### [PAGE EXCERPT]

* BEGIN *

Scraped Rankings vs Average Rankings

There’s been a lot of debate lately about the necessity of ranking data and the validity of where that ranking data comes from.

I wanted to write a balanced and honest look at the usefulness of rankings and compare the data that comes from Google Webmaster Tools (GWT) and scraped data that comes from providers like AuthorityLabs and Moz.

Table of Contents

What are rankings good for?

In the world of SEO, if you don’t rank, you don’t have (organic, free) traffic. Rankings have their place, and monitoring rankings can provide several benefits:

Knowing the position for campaign-related keywords
Correlating campaign efforts with changes in rankings
Correlating algorithm changes with changes in rankings
Comparing your site rankings with competitors
Analyzing rankings with other data points for advanced tactics

It’s important to point out that rank monitoring is not essential for doing effective SEO. It may be essential for some advanced analysis and tactics using formulas on a spreadsheet, but it’s not necessary for most activities.

An SEO needs to optimize a site for search engines, find relevant and authoritative sites and build relationships. Sprinkle in a little content creation and social sharing, and you sum up – at least at a high-level – what modern SEO looks like.

Ranking well for certain terms doesn’t tell SEOs they’re doing a good job. Organic traffic increases and conversions from that traffic tell SEOs they’re doing a good job.

Regardless, many SEOs still want their ranking data, and their clients want it reported to them.

A brief history of Raven and scraped rankings

When Raven first began tracking ranking results, we got the data straight from Google’s own API. Then one day they said, “Nope!”

That’s when we – and every other ranking results provider – had to turn to scraping. We didn’t want to, but we didn’t have any other choice if we were going to continue providing that data.

Google never really like being scraped and has made it increasingly harder to do over time. So much so that it spawned companies like AuthorityLabs, whose main speciality is scraping Google to get ranking results.

It became so time-consuming and difficult for us to get ranking results that we decided to use AuthorityLabs instead, so we could refocus our time on making Raven better.

AuthorityLabs was and is very good at what it does. So much so that it has become what I believe is now the largest and most reliable provider of scraped rankings in the world – providing millions upon millions of daily ranking results to customers and software vendors worldwide.

In late 2012, the AdWords API Compliance team notified us that we had to remove all scraped data derived from Google from our platform. They specifically listed AuthorityLabs and SEMRush. It turned out that for whatever reason, Google was using its AdWords API as leverage to get software companies like Raven to stop using data that was scraped from Google.

Based on the information we had from reliable sources, we determined that this was the beginning of a much bigger (albeit very slow-going) fight against companies using scraped data. We didn’t see it as an AdWords issue; we saw it as a Google issue.

The long-term success of the Raven platform ultimately relies on having a positive and healthy relationship with Google. We use and rely on its APIs to provide value to our customers. We asked ourselves what the product would look like if we defied Google’s request. For example, what if our access to the Google Analytics API were revoked?

* END *

### [RECORD EXCERPTS]
* BEGIN *

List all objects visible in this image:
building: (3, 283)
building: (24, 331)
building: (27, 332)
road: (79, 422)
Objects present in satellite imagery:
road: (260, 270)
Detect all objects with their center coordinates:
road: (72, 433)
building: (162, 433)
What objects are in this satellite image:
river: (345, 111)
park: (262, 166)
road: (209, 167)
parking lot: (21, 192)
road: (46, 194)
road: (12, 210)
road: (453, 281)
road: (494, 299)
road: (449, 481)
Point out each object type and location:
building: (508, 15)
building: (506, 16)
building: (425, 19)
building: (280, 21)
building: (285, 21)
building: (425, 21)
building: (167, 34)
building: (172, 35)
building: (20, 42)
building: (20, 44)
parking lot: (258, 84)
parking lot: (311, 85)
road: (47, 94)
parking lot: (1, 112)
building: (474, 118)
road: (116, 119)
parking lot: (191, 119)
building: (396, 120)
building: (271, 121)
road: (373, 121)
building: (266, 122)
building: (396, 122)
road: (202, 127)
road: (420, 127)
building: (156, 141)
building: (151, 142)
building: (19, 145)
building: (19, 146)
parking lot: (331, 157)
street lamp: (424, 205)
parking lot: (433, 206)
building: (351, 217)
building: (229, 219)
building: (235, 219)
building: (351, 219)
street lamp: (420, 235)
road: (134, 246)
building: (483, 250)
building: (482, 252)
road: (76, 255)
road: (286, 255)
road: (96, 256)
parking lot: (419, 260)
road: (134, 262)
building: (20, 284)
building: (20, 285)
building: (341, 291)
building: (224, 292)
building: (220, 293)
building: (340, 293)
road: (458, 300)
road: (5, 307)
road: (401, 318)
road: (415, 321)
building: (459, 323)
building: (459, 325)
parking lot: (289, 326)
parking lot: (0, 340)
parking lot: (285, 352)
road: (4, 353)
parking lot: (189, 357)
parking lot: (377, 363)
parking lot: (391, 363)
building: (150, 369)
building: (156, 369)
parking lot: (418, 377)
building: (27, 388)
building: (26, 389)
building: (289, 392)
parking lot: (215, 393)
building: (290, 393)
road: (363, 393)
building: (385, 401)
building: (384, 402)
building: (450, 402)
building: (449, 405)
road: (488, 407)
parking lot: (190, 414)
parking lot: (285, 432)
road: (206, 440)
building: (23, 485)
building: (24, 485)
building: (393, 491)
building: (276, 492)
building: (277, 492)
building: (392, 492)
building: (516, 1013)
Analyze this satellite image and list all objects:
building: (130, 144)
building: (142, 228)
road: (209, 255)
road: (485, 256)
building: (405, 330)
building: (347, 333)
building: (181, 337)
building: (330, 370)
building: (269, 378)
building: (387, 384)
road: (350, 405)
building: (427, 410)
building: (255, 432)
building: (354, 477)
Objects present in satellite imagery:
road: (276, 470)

* END *

In the page on scraped versus average rankings, rewrite the paragraph that begins "In late 2012, the AdWords API Compliance team" more briefly, keeping its main facts. The lines have no role in this exercise.

### [EXERCISE ANSWER]
In late 2012, the AdWords API Compliance team told Raven to remove all scraped data derived from Google from its platform, naming AuthorityLabs and SEMRush specifically. Google was using its AdWords API as leverage to get software companies like Raven to stop using data scraped from Google.